O prefácio da obra é assinado pelo delegado Luiz Juliao Ribeiro. Ele é o responsável por desvendar o caso Pedrinho. Também atuou em um dos episódios de repercussão de um psiquiatra que matou a ex-mulher em 1990.
 
Trabalho
Na obra,12 delegadas contam, ainda, os desafios da profissão. Além da preocupação com a vítima, os esforços também se concentram na busca pelos acusados. “Muitas das vezes atuamos no sentido de orientação, mas buscamos com muita vontade a responsabilização dos autores. Por isso, também mostramos no livro a competência da investigação de nós, mulheres, e o excelente trabalho exercido pela polícia”, diz Maria Aparecida.
Em uma área culturalmente marcada pela presença masculina, se destacar nas investigações também exigia esforço das investigadoras. Além da Deam, Maria Aparecida passou pela 12ª Delegacia de Polícia (Taguatinga Centro) e pela atual Coordenação de Homicídios e Coordenação de Repressão às Drogas (Deam).
Antes de se aposentar, atuou na Comissão Permanente Disciplinar. “As dificuldades são as mesmas, mas, em uma área que prioriza o masculino, se encontrava muita discriminação e preconceito”, lamenta.

Dados fornecidos.

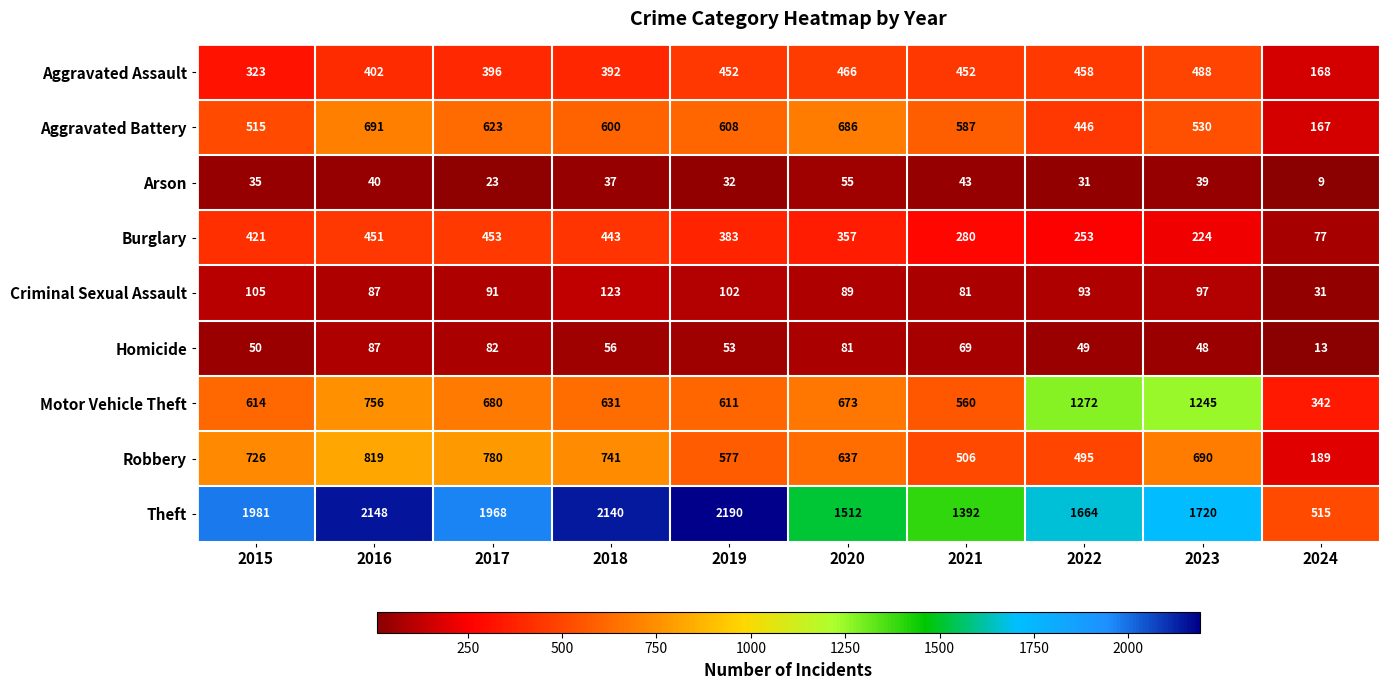

Where does the Theft series first go above 1968?

2015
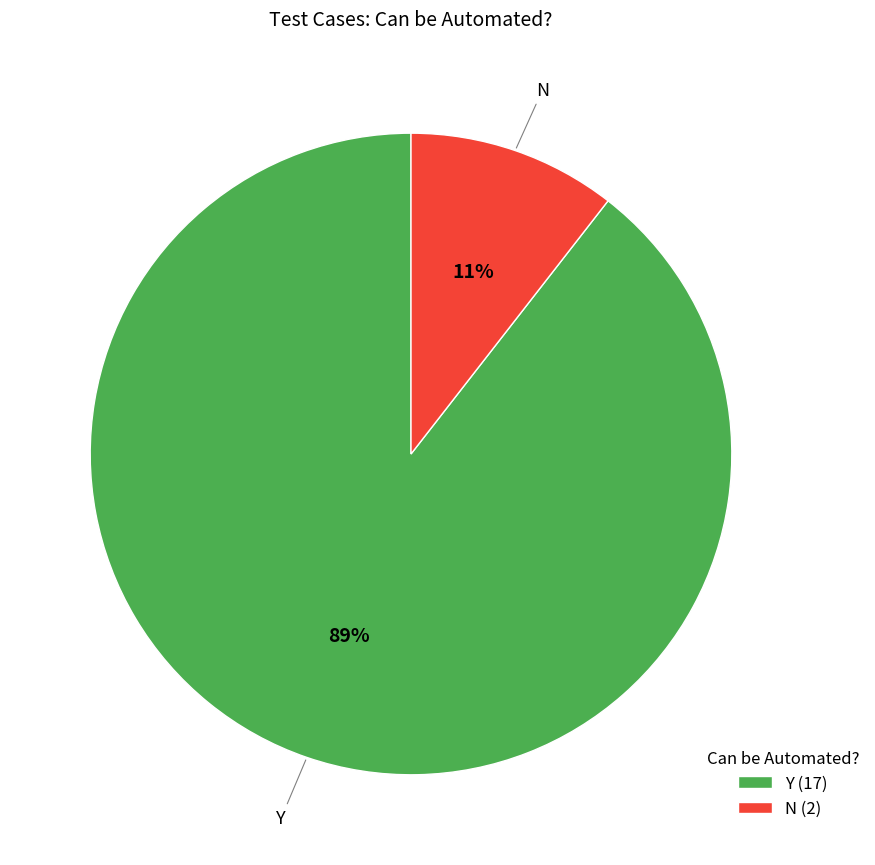

Which slice is the largest?

Y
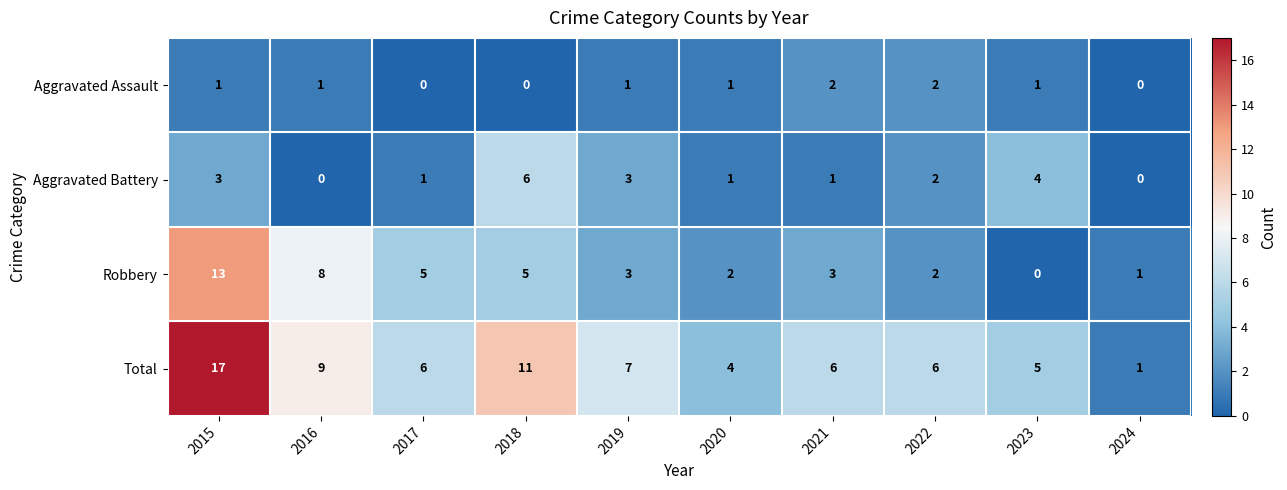

What is the sum of all Total values?

72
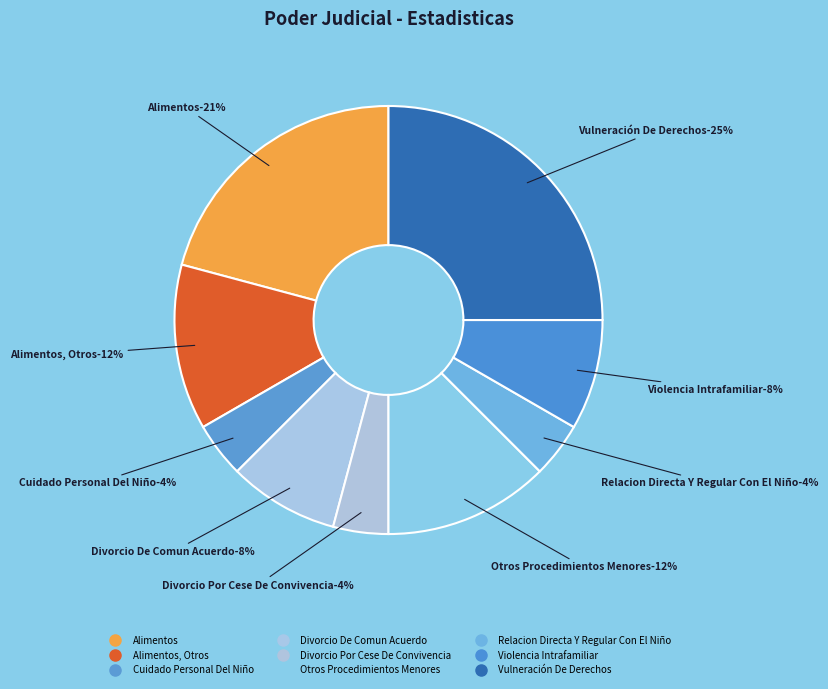

What portion of the pie excludes Relacion Directa Y Regular Con El Niño?

95.8%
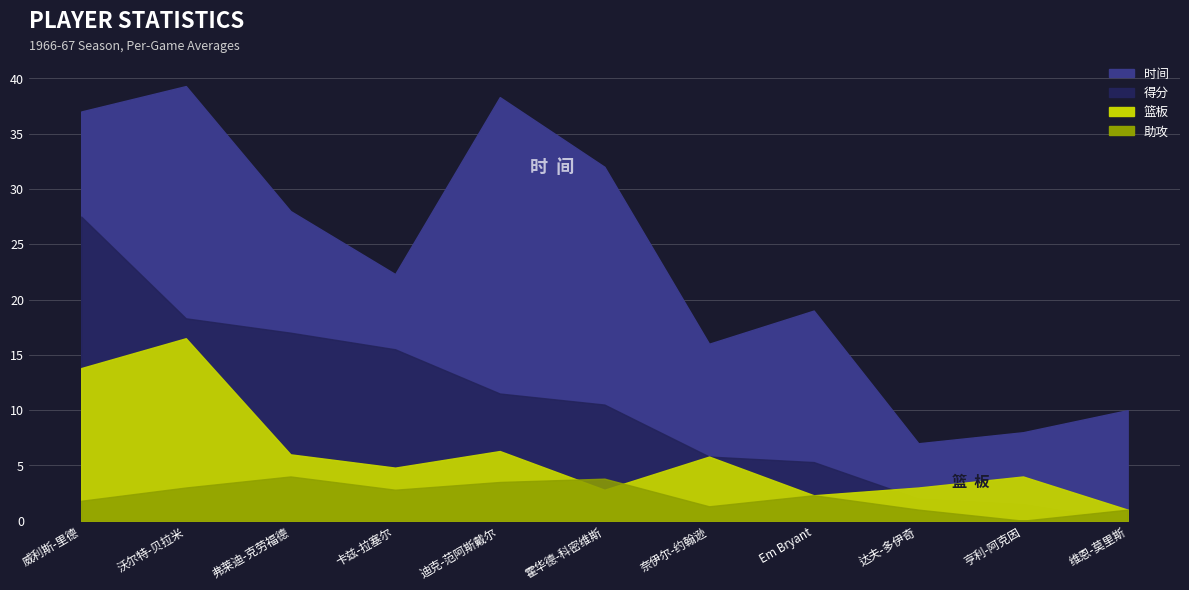

True or false: 出手 has a value of 25.8 at 弗莱迪-克劳福德.

False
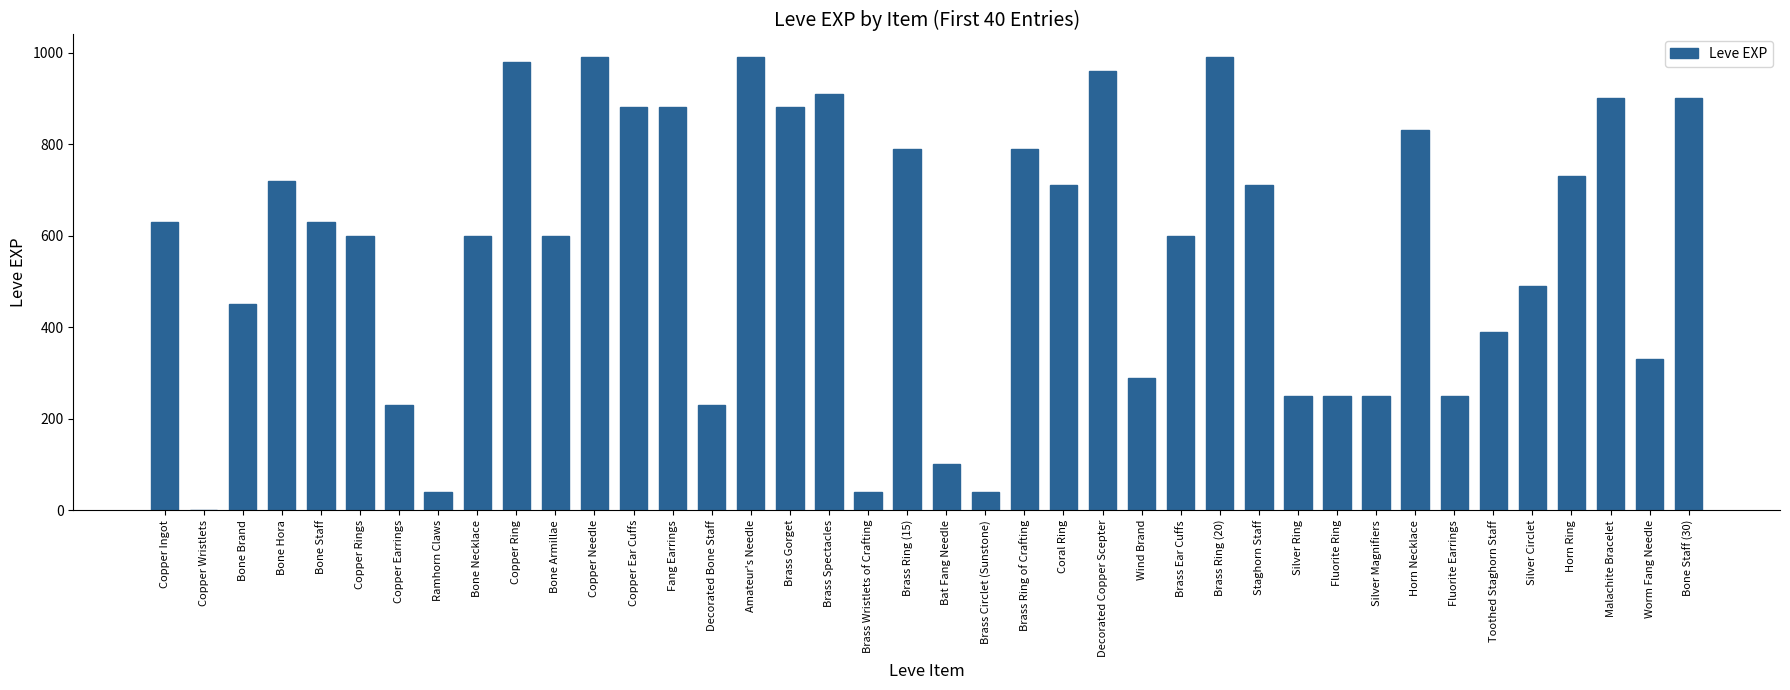

The chart shows a value of 258 at Bone Staff (30). True or false?

False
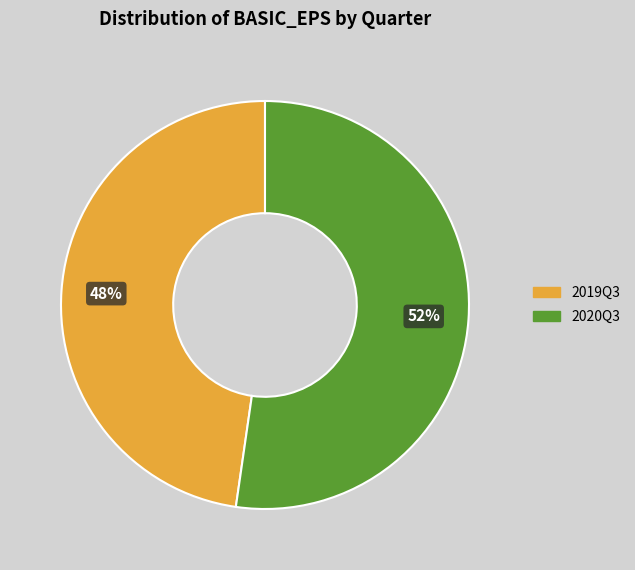

Rank the categories by value from highest to lowest.

2020Q3, 2019Q3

Partes do exercício.
1. Indique se cada afirmação abaixo concorda com o trecho citado, respondendo sim ou não e transcrevendo sem alterações as palavras do trecho que decidem cada caso.
(a) O prefácio do livro é assinado pelo delegado Luiz Juliao Ribeiro.
(b) Maria Aparecida se aposentou enquanto trabalhava na 12ª Delegacia de Polícia.
(c) No livro, 12 delegadas relatam os desafios da profissão.
2. Extraia do trecho citado, sem mudar nada, a parte que vai de "O prefácio da" até "ex-mulher em 1990.".

Respostas em ordem.
1.
(a) Sim: "O prefácio da obra é assinado pelo delegado Luiz Juliao Ribeiro."
(b) Não: "Antes de se aposentar, atuou na Comissão Permanente Disciplinar."
(c) Sim: "Na obra,12 delegadas contam, ainda, os desafios da profissão."

2.
O prefácio da obra é assinado pelo delegado Luiz Juliao Ribeiro. Ele é o responsável por desvendar o caso Pedrinho. Também atuou em um dos episódios de repercussão de um psiquiatra que matou a ex-mulher em 1990.